Post by fortinbras »

Self-issued notes defy common sense, no good for debts
By Robert Patrick
ST. LOUIS POST-DISPATCH
Thursday, Dec. 10 2009
. . . . . . . . .
One fan of the promissory notes, Denny Ray Hardin, of Kansas City, wrote on a
website in June that he set up the "Private Bank of Denny Ray Hardin" last year
"to help (people) remove their 'fictitious obligations' ... to 'foreign
agents' who control most banks, mortgage companies and lending institutions.
These are operated by the 'organized crime operation' commonly referred to as
'Credit.'"

Hardin's fiancée, Melinda Harrington, said in a telephone interview that Hardin
had "quite a few successes" with his bond promissory notes, and that she knows
other "private bankers" who have also had successes.

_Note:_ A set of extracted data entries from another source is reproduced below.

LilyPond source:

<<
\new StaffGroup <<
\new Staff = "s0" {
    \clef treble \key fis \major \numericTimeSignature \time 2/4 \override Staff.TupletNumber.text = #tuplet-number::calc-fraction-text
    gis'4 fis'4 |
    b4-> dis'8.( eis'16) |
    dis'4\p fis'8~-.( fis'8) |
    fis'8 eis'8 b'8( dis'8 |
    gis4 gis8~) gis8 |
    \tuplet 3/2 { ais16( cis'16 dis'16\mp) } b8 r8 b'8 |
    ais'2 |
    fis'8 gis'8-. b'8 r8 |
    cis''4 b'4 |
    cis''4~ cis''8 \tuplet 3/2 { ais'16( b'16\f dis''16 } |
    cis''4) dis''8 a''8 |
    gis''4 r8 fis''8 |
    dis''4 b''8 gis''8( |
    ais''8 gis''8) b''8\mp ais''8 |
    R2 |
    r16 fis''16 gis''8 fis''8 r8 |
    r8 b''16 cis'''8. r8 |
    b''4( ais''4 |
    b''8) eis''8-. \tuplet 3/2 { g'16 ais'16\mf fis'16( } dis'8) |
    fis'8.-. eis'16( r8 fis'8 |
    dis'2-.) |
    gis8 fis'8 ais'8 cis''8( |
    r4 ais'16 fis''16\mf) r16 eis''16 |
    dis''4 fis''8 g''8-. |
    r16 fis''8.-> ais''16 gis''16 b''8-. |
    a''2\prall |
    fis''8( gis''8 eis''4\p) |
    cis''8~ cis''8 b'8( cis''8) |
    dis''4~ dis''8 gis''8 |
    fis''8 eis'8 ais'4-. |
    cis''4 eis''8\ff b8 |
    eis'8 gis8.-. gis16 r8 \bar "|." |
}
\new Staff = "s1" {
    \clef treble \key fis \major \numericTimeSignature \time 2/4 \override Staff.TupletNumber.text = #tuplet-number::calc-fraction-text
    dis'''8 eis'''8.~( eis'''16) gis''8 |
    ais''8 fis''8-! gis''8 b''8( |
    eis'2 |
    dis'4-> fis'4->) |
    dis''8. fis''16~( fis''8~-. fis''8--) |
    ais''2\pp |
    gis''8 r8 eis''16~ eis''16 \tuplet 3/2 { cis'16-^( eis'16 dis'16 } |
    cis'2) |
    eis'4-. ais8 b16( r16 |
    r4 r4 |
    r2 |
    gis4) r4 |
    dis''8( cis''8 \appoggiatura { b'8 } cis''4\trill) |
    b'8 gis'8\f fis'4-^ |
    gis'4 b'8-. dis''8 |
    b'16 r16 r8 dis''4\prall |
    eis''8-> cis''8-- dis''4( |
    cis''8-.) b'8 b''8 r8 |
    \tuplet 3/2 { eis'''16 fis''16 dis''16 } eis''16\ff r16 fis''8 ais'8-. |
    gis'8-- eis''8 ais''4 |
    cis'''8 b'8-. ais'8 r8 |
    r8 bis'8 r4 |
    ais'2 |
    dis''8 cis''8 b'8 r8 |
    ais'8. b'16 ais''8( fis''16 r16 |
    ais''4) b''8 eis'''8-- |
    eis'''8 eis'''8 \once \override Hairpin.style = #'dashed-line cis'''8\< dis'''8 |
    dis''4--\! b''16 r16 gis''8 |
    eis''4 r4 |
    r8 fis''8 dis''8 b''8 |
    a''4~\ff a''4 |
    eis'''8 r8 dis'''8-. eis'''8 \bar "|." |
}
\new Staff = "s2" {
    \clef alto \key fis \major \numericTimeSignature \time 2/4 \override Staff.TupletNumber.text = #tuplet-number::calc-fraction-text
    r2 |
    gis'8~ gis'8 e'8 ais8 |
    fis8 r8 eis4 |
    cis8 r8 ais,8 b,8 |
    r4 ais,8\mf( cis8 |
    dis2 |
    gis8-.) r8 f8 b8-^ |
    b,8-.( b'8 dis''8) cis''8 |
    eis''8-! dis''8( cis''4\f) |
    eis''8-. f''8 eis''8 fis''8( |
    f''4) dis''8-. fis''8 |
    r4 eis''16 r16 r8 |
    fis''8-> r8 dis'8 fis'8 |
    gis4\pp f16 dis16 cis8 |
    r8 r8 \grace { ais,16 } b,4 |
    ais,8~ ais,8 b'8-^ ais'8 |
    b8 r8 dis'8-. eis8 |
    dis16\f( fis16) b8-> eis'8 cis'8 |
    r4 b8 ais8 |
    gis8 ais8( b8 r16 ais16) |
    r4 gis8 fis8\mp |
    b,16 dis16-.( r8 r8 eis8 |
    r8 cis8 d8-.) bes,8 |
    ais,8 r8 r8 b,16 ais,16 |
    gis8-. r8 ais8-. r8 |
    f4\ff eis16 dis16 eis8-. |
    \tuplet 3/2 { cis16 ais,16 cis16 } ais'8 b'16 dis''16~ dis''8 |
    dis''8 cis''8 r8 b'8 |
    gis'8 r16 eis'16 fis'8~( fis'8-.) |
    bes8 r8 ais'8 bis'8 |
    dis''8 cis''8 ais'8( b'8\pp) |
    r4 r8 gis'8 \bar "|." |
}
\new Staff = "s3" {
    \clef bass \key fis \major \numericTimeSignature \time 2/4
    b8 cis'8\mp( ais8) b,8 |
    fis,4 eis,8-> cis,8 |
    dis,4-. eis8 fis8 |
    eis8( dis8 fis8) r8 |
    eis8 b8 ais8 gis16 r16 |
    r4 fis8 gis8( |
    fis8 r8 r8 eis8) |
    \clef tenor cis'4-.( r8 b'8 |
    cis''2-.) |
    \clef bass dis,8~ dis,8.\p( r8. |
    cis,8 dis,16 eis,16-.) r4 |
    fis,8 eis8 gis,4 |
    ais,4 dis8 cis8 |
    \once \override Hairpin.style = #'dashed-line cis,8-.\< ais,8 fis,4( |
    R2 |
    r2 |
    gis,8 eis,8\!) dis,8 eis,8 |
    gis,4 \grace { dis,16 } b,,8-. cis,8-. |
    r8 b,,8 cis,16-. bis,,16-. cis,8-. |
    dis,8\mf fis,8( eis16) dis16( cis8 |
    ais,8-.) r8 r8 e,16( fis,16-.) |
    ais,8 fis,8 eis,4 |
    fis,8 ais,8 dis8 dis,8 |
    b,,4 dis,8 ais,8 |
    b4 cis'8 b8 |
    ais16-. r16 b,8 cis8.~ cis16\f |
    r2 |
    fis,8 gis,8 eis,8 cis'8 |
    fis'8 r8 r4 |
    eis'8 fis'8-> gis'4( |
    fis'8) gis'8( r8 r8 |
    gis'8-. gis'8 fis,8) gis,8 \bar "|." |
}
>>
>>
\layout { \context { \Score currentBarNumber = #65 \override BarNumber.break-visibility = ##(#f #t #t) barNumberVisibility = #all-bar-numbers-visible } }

Hardin is currently in prison in Missouri for violating conditions of probation
imposed after he was convicted of tampering with judicial proceedings.
. . . . . . . . . .

Denny Ray Hardin is definitely a rara avis, issuing his BPNs ("Bonded Promissory Notes") and threatening letters to those who do not accept them in transactions, even while in Durance Vile. He had the chutzpah to send a just-short-of-threatening letter to the Prez, referencing both his funny money and his prison sentences.
http://www.godlikeproductions.com/forum ... 829629/pg1

It's tough for for me to tell, but possibly he's the same "Denny R. Hardin" who was sentenced for serious drug offenses in Missouri more than a decade ago.